Owning chickens is a great experience, but getting up at sunrise to let them out of their coop can be a chore. Closing the door at night isn’t usually such a problem, but it can be inconvenient if your evening plans have to include the ceremonial traipse of the chicken gatekeeper.
I built the first automatic door opener a few weeks after we got our first chickens. I know it’s possible to buy ready made units that do the job, but our chicken coop is quite low, so there isn’t enough room for the normal vertical sliding door, and the existing horizontal sliding door was often jammed by pieces of bedding material or dirt. An off the shelf solution was unlikely to work in this situation.

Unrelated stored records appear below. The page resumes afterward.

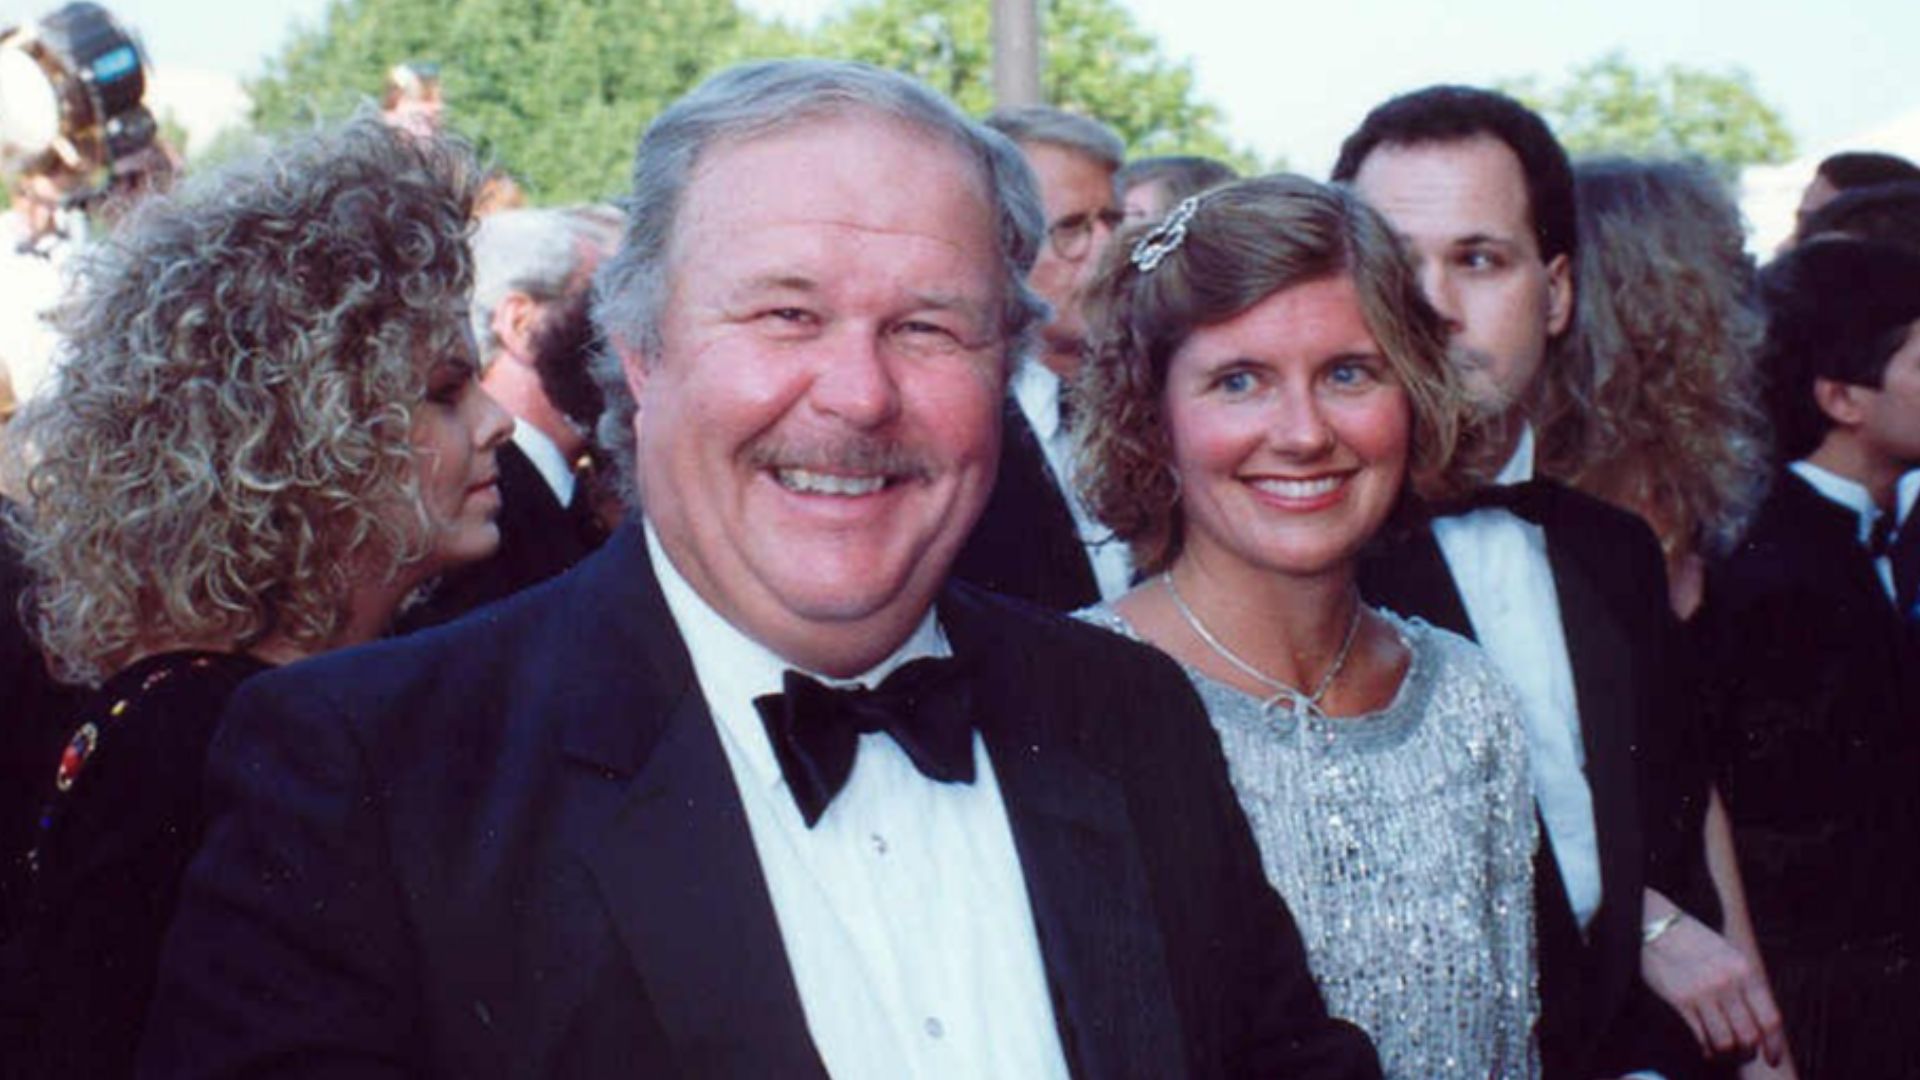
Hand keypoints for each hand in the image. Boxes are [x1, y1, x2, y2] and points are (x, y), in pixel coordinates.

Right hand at [1640, 909, 1785, 1064]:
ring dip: (1726, 1054)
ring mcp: (1703, 992)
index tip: (1772, 1059)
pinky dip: (1707, 1049)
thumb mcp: (1730, 957)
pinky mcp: (1680, 999)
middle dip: (1748, 1052)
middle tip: (1743, 1055)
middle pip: (1749, 1036)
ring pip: (1726, 1042)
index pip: (1770, 1019)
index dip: (1774, 1046)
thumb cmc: (1696, 943)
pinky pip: (1701, 1037)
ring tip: (1722, 1053)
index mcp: (1745, 971)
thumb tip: (1759, 1023)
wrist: (1659, 925)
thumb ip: (1746, 986)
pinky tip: (1706, 1047)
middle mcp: (1727, 983)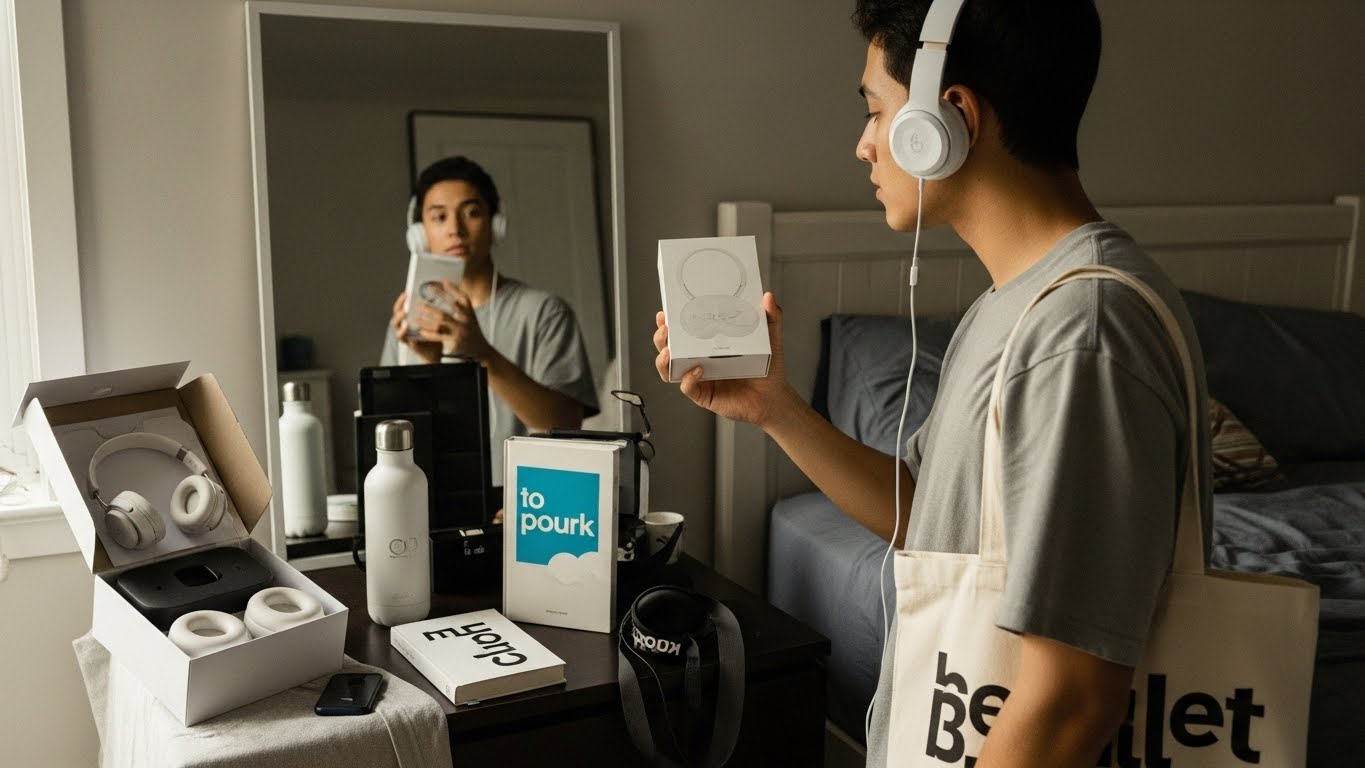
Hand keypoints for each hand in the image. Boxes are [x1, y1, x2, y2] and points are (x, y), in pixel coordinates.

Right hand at [390, 291, 440, 363]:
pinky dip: (402, 331)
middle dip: (399, 304)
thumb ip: (432, 309)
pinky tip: (406, 327)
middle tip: (405, 299)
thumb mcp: (435, 320)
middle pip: (396, 312)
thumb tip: (438, 294)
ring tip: (404, 312)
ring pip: (395, 324)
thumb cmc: (435, 334)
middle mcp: (404, 324)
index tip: (407, 292)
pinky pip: (400, 336)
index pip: (402, 305)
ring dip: (398, 317)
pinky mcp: (406, 342)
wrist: (436, 351)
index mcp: (409, 317)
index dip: (403, 299)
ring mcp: (403, 333)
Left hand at [411, 279, 494, 361]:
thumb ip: (462, 308)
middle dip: (436, 302)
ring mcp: (461, 331)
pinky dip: (429, 333)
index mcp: (470, 313)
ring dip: (427, 319)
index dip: (454, 289)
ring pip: (441, 322)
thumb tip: (449, 295)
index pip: (463, 298)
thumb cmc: (472, 332)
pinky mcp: (455, 342)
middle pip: (451, 308)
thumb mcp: (471, 319)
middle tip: (421, 302)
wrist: (481, 350)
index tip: (444, 281)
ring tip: (416, 316)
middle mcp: (467, 321)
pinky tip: (421, 331)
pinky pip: (439, 336)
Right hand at [654, 292, 796, 427]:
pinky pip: (688, 388)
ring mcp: (698, 378)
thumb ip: (771, 318)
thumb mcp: (770, 339)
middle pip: (668, 348)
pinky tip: (698, 370)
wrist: (773, 398)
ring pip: (669, 370)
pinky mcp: (703, 395)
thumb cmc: (768, 369)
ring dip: (663, 359)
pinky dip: (688, 379)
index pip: (683, 331)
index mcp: (708, 344)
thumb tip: (769, 297)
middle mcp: (699, 360)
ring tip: (669, 351)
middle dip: (661, 338)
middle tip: (666, 328)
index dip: (669, 322)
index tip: (665, 312)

I briefly toyed with the idea of making an internet connected chicken door, but the power requirements would have been excessive. I wanted the door opener to run from batteries – or possibly from a solar panel. An internet enabled door would be nice, but even a low powered version would see the whole roof of the coop covered in solar panels. To run from battery, I needed to keep things simple.
I decided to use an Arduino Pro Mini with a light sensor to control a servo connected to the door. I made the door open to the side on hinges, and rigged the servo so that it would only power when it was moving.
The inside of the door opener was a mess of wires and hot glue splodges, but it worked well. The servo and arduino had separate battery packs, and the light level that the door triggered on could be set using a potentiometer. A red button on the side of the box could open or close the door for those times when we were clean the coop or isolate the chickens for some reason. The arduino was running in a low power mode, sleeping for 2 seconds at a time. The whole mess of cable spaghetti was closed away in a waterproof box.
Fast forwarding to the start of November, the door stopped working. I thought at first the batteries had failed, so I replaced them and tested the door. The following morning, I had to open the door manually again, letting three very cross chickens out an hour later than they expected. The mess of wires and splodges of glue were going to be a nightmare to fix, so the time had come for Chicken Door Mk2. It was a good opportunity to redesign the door and iron out some of the bugs that I’d found after using the door for a while. I wanted to make the unit smaller, use rechargeable batteries, and get rid of the fiddly potentiometer that set the open/close light threshold, and get rid of the mechanical relay that powered the servo.
I wanted to get the door fixed as soon as possible, so I used things that I already had to hand. I started with the battery holders. I chose to use 2x 18650 batteries, which connected in series would give 7.2 volts, the maximum voltage for the servo that I was using. I chose to bypass the Arduino’s built in power regulator in favour of a more efficient board.
I added a second button to the design. One button opened the door, the other closed it. Pushing both buttons together for 3 seconds set the current light value as the trigger value for the door’s automatic setting. I replaced the relay with a TIP120 transistor, which was overkill for the application, but it’s what I had handy.
So far, I had held everything together with double sided foam tape and shrink wrap cable. Rather than mess around with another project box, I designed a 3 part case and a long servo arm using a CAD package and pressed my 3D printer into action.
With the case printed, I wrote the code to control everything, and tested it out on the workbench. Everything worked perfectly, so I fitted it to the chicken coop and set the trigger level. The following morning, I went out early in the morning, and had to let the chickens of manually because the door hadn’t worked. In fact, the door opened and closed unpredictably when I tried to open it close it using the buttons. I realised later that I forgot to fit a diode across the servo, and reasoned that the backwash from the motor was causing the power to spike. I fixed the problem and tried it again – it worked flawlessly. I reattached it to the coop, reset the trigger level, and went to bed.
The following morning, I was confronted by a mob of very cross chickens. The door hadn’t opened. Again. After charging the batteries, trying everything again and still failing to automatically release chickens – I realised the cause of the problem. It was freezing cold outside, and I’d used 18650 batteries. 18650 batteries do not like the cold weather, and they show this by radically reducing the amount of power that they can output for the first few seconds of use. After that first few seconds, the cell chemistry catches up, and the batteries operate normally (but with a reduced capacity). When the batteries got cold at night, the servo drew too much power which caused the door to reset itself, and reset the threshold for opening to its default value.
It took me a while to figure out a decent solution. I used a 5v ultracapacitor to bolster the batteries. Capacitors work well in cold weather, and can dump a massive amount of power all at once. They have the added advantage that when the batteries are changed in the door opener, they can power the unit so that it keeps the value for the threshold until the new batteries are replaced. In fact, the capacitor can power the unit for well over an hour if necessary, including servo use. Two weeks after applying the capacitor to the new chicken door opener, there have been no more problems, the chickens are less cross, and I have an extra hour of sleep in the morning.